- Work item
Copy the records from the line containing "The chart shows" through the end of the records, inclusive, changing "shows" to "displays" and leaving everything else the same.

[Data visualization images]
━━━━━━━━━━━━━━━━━━━━━━━━━━━━━━
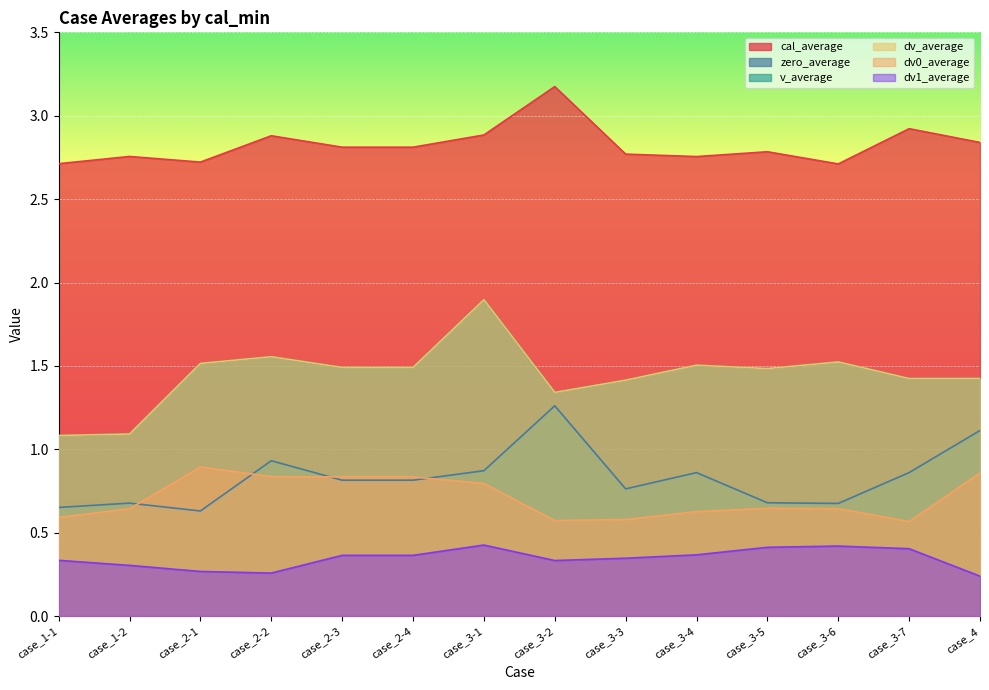

At which category is the sum across all series the highest?

case_3-1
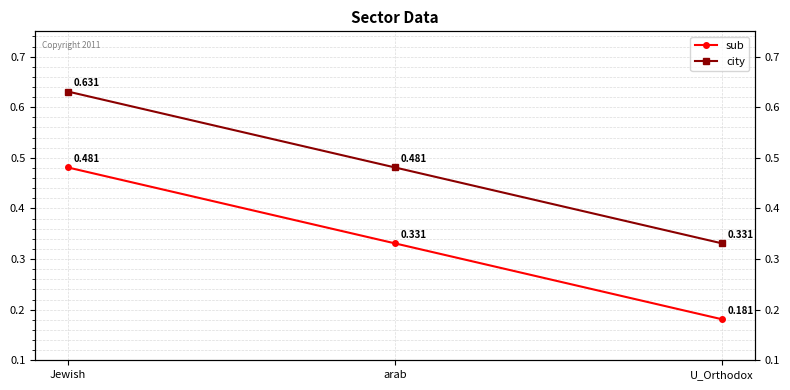

Reading left to right, extract all data points from this chart.

sub: 0.5	0.3	0.2
city: 0.6	0.5	0.3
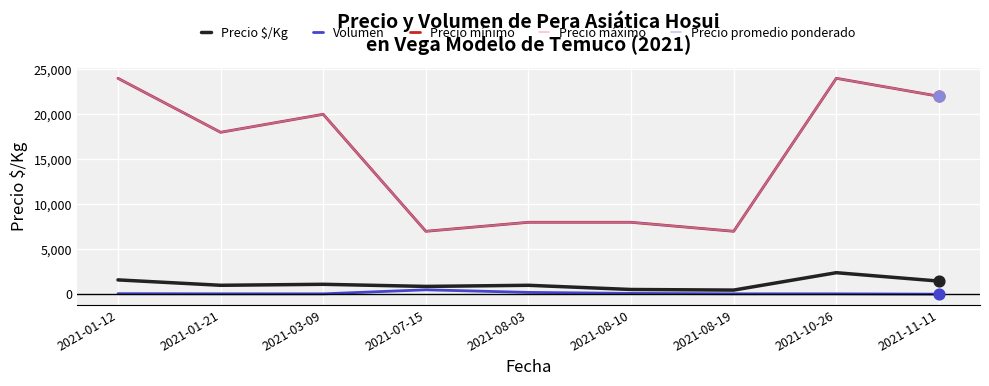

Is this an area chart (filled region under the line)?

No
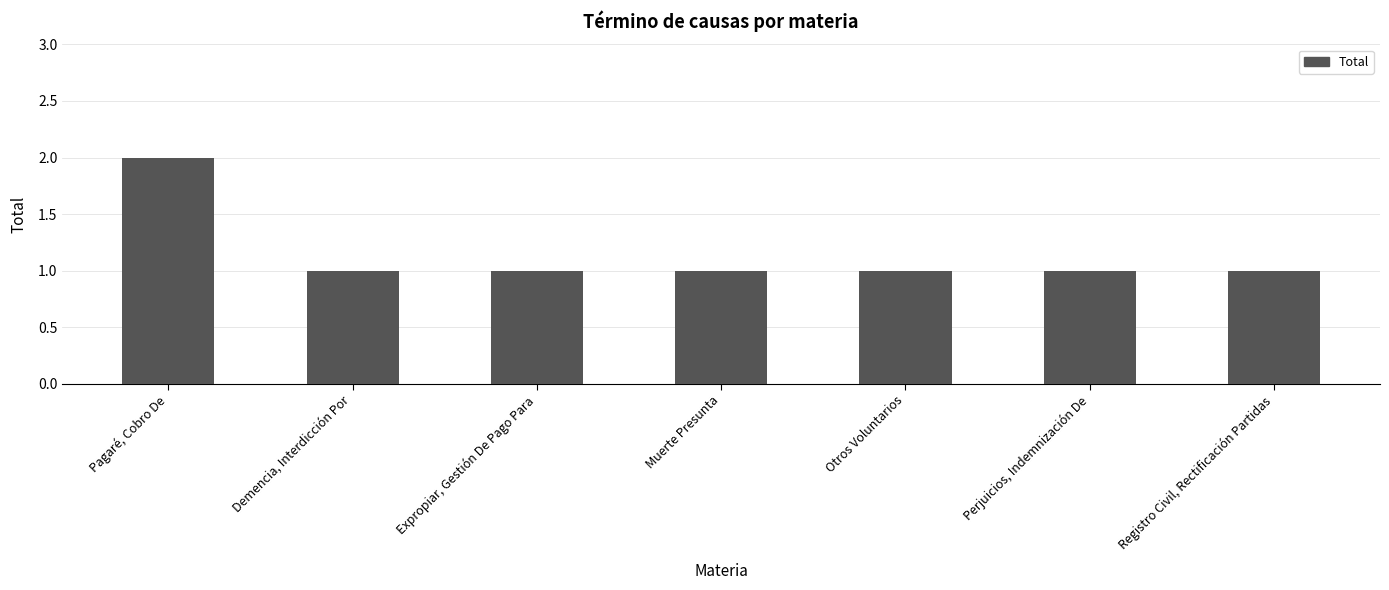

The chart shows a value of 2 at Perjuicios, Indemnización De. True or false?

False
━━━━━━━━━━━━━━━━━━━━━━━━━━━━━━
- Written response
The chart displays a value of 2 at Perjuicios, Indemnización De. True or false?

False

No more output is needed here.